[Collection entries]
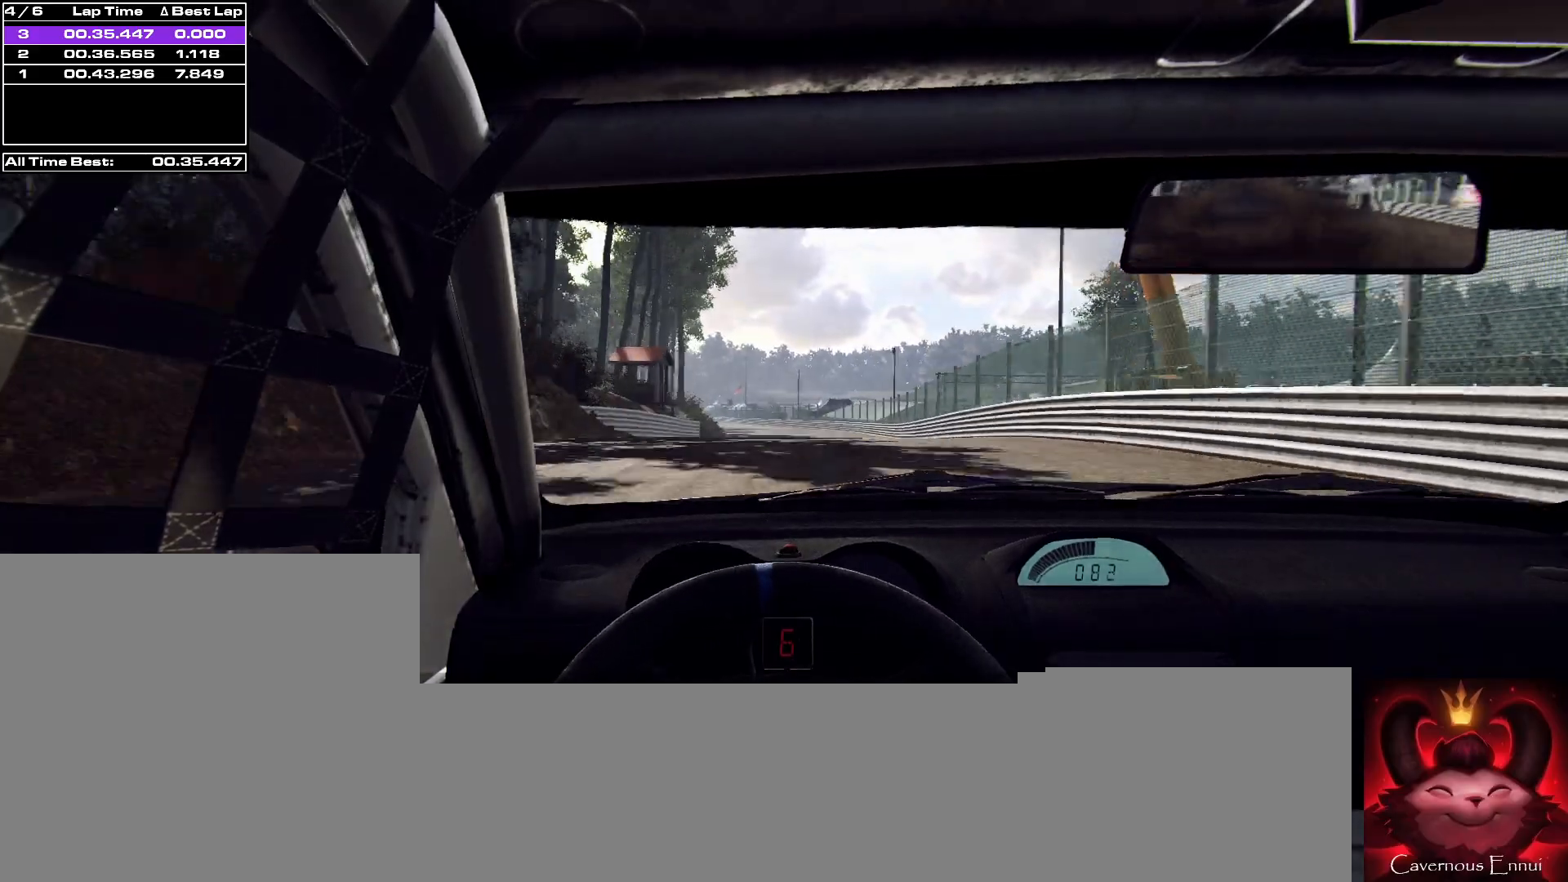
{"buttons": [], "left_stick": "center", "right_stick": "up", "events": [[233, "left_stick", "left"], [333, "left_stick", "center"]]}
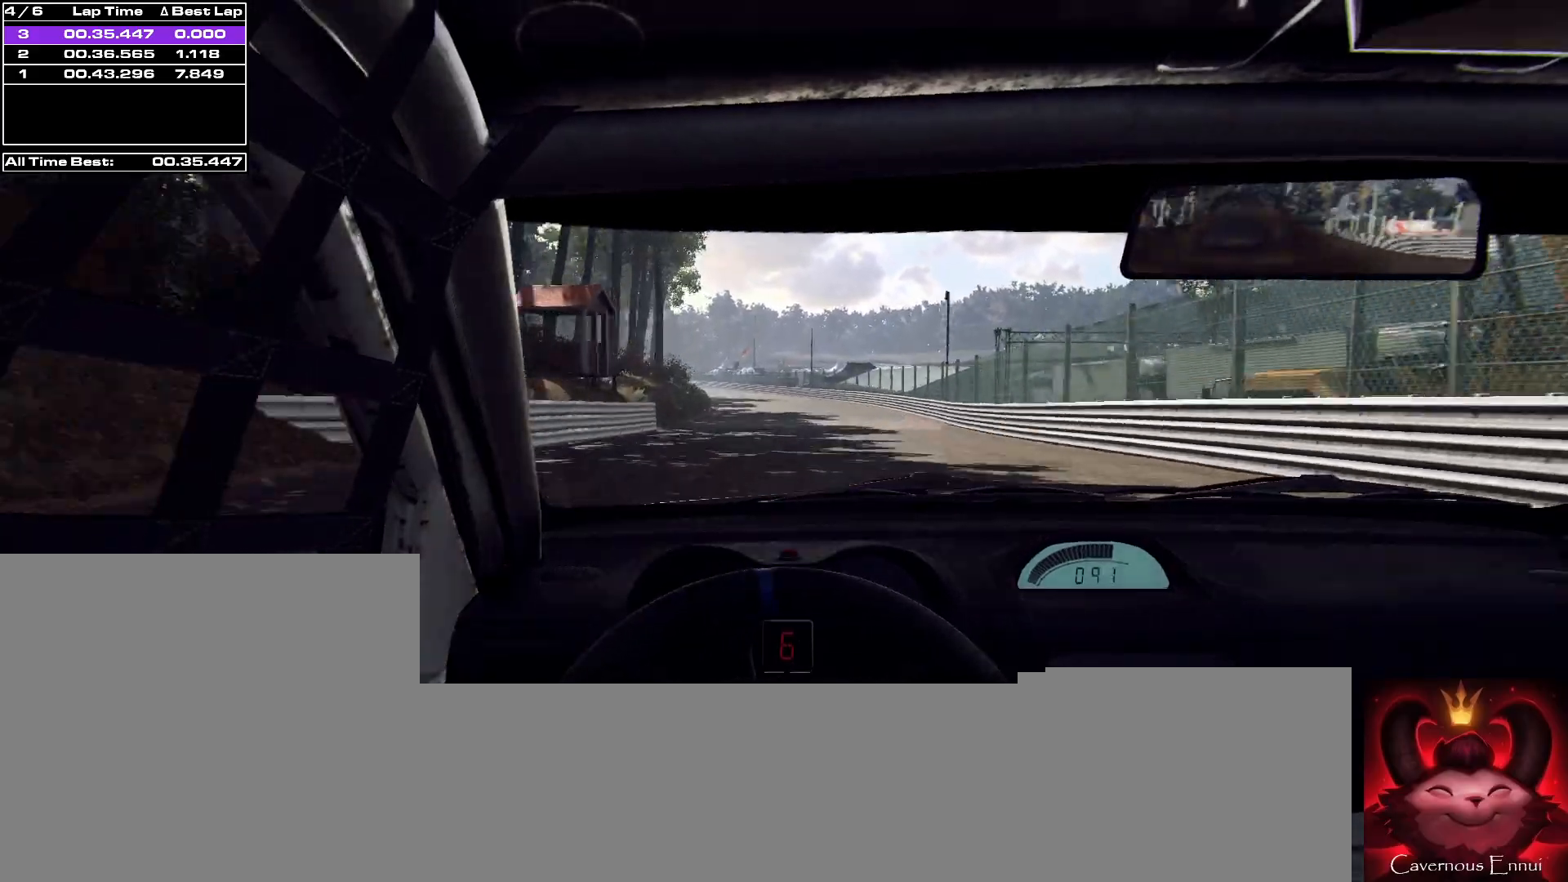
{"buttons": [], "left_stick": "left", "right_stick": "up", "events": [[100, "left_stick", "down-left"], [233, "left_stick", "center"], [400, "left_stick", "left"]]}
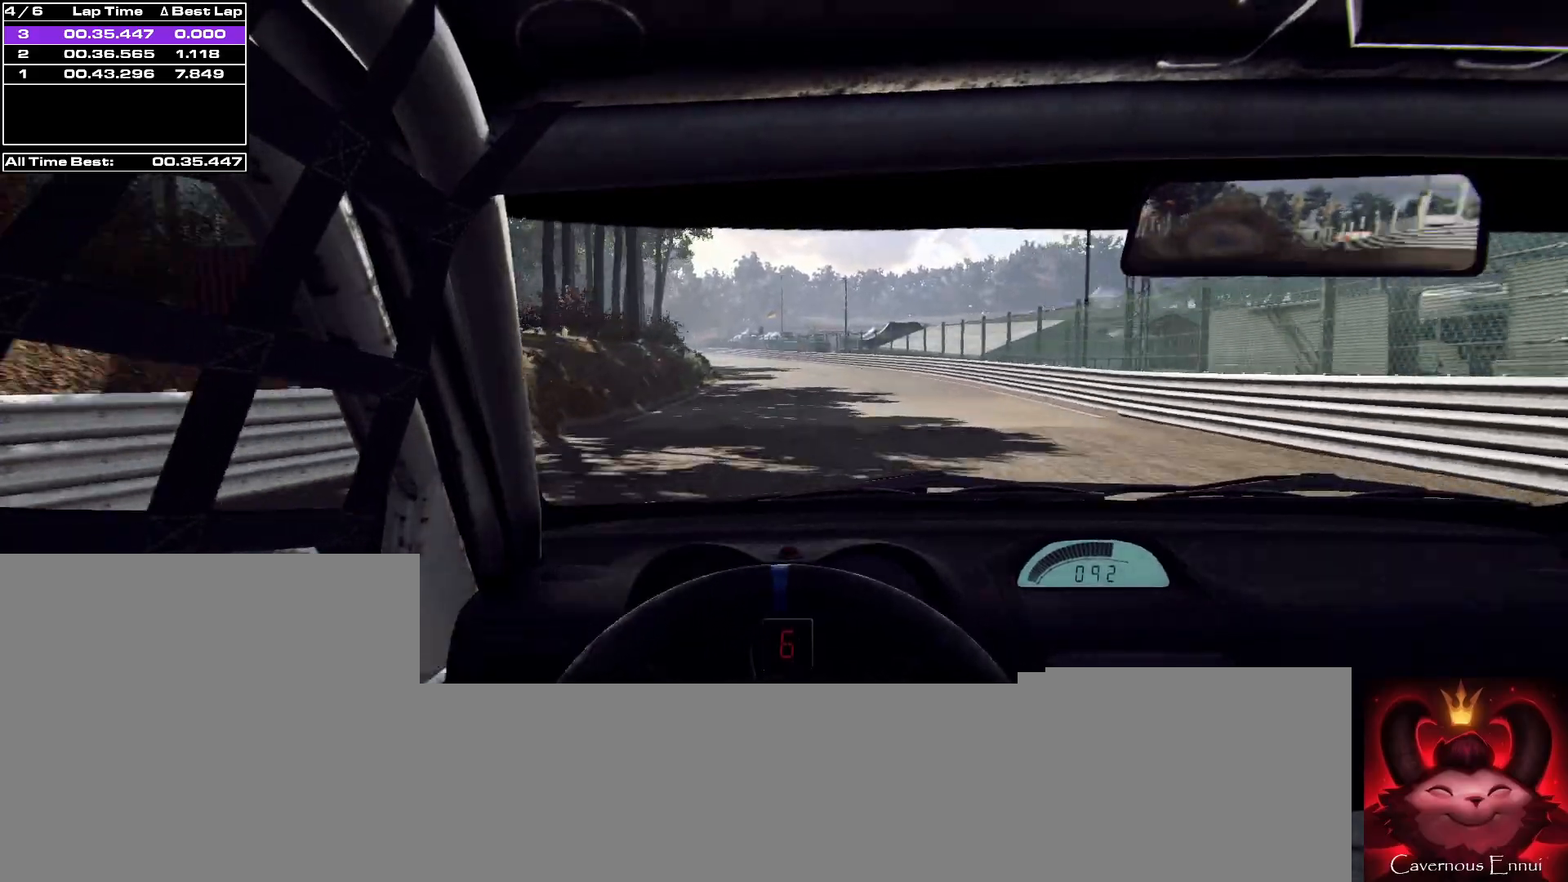
{"buttons": [], "left_stick": "left", "right_stick": "up", "events": [[33, "left_stick", "center"], [500, "left_stick", "left"]]}
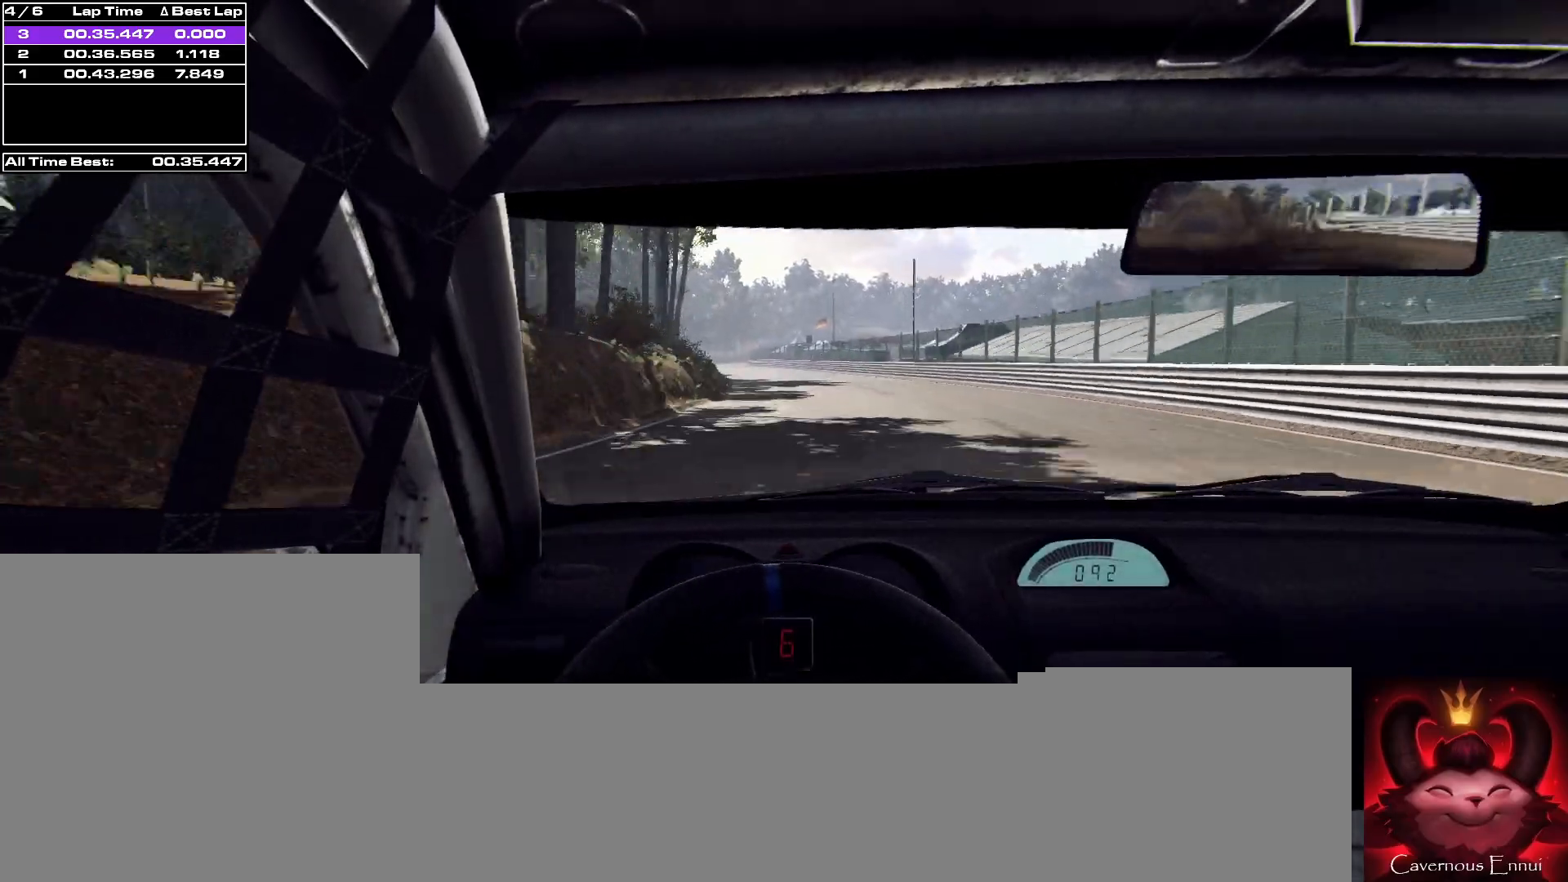
{"buttons": [], "left_stick": "center", "right_stick": "up", "events": [[200, "left_stick", "center"]]}
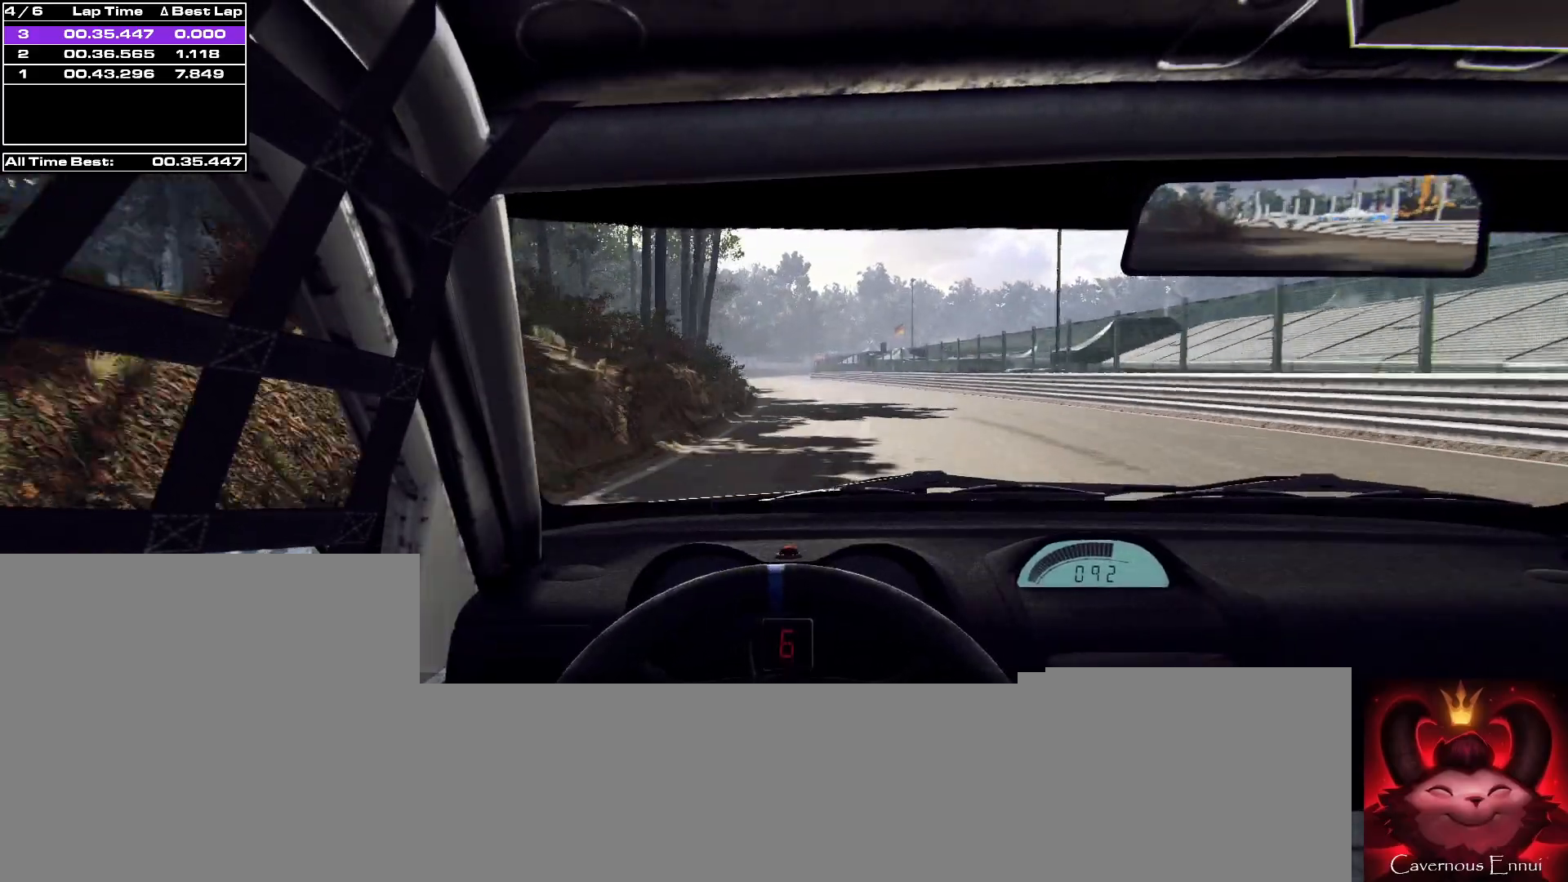
{"buttons": [], "left_stick": "center", "right_stick": "up", "events": [[167, "left_stick", "down-left"], [300, "left_stick", "center"]]}
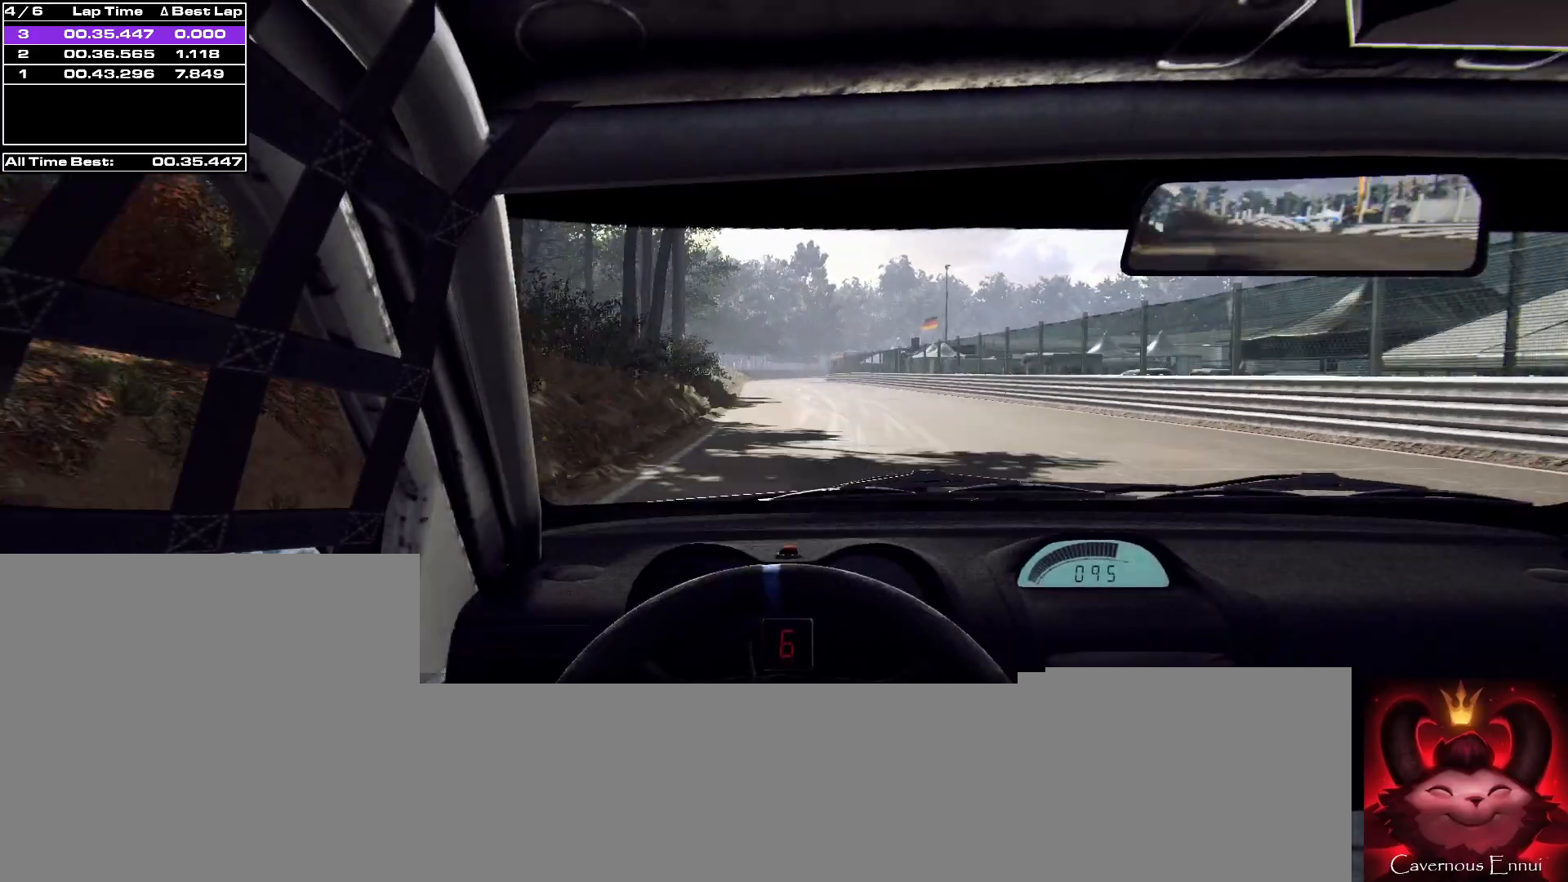
{"buttons": [], "left_stick": "center", "right_stick": "up", "events": [[33, "left_stick", "left"], [167, "left_stick", "center"], [333, "left_stick", "left"], [467, "left_stick", "center"]]}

WORK TASK: Restate the data word for word, minus any images.

EXERCISE ANSWER:
{"buttons": [], "left_stick": "center", "right_stick": "up", "events": [[233, "left_stick", "left"], [333, "left_stick", "center"]]}
{"buttons": [], "left_stick": "left", "right_stick": "up", "events": [[100, "left_stick", "down-left"], [233, "left_stick", "center"], [400, "left_stick", "left"]]}
{"buttons": [], "left_stick": "left", "right_stick": "up", "events": [[33, "left_stick", "center"], [500, "left_stick", "left"]]}
{"buttons": [], "left_stick": "center", "right_stick": "up", "events": [[200, "left_stick", "center"]]}
{"buttons": [], "left_stick": "center", "right_stick": "up", "events": [[167, "left_stick", "down-left"], [300, "left_stick", "center"]]}
{"buttons": [], "left_stick": "center", "right_stick": "up", "events": [[33, "left_stick", "left"], [167, "left_stick", "center"], [333, "left_stick", "left"], [467, "left_stick", "center"]]}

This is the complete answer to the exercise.